(Dataset entries)
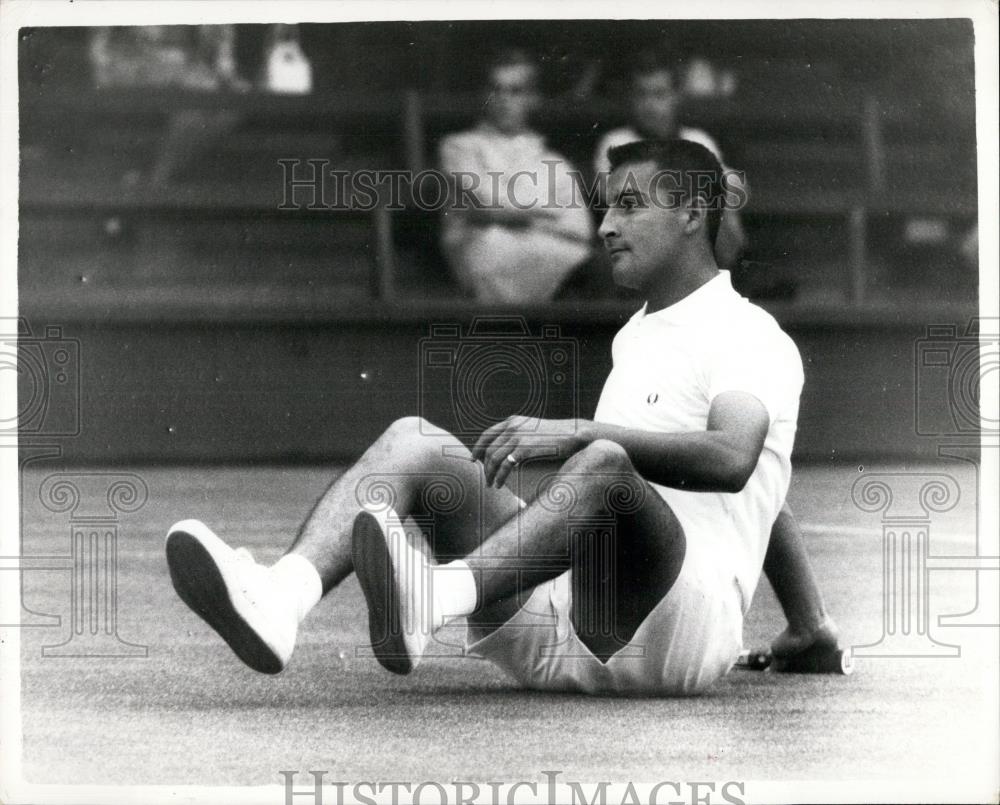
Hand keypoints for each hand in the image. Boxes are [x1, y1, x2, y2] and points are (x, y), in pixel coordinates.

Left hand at [471, 416, 585, 488]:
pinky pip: (505, 466)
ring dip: (490, 474)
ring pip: (494, 458)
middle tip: (485, 478)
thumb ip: (520, 433)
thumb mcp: (534, 429)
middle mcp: (512, 426)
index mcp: (513, 421)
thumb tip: (509, 448)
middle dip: (484, 466)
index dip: (478, 447)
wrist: (574, 435)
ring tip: (491, 484)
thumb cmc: (557, 435)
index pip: (487, 434)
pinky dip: (499, 476)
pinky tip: (499, 484)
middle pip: (488, 449)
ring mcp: (518, 437)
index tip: (474, 459)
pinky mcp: (524, 449)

= REQUIRED WORK =
Whenever a line of the data includes the word "index", show that line in full.

= SOLUTION BELOW =
index mcp: (513, 421)
index dip: (478, 447)
index pip: (487, 434)
index tip: (474, 459)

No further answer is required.